(Box coordinate transitions)
· · · · · · ·

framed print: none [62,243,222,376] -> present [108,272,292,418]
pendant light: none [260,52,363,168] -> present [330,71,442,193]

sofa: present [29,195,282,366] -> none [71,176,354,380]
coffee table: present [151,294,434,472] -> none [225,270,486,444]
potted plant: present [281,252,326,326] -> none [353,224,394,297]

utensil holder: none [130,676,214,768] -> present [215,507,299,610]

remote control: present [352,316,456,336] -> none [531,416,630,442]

· · · · · · ·

> **Task brief**
Nothing but the lines from the top of the entries above through the line with "coffee table: present" should be set down, each exactly as written.

> **Answer space**
framed print: none [62,243,222,376] -> present [108,272,292,418]
pendant light: none [260,52,363,168] -> present [330,71,442,193]

sofa: present [29,195,282,366] -> none [71,176,354,380]
coffee table: present [151,294,434,472] -> none [225,270,486,444]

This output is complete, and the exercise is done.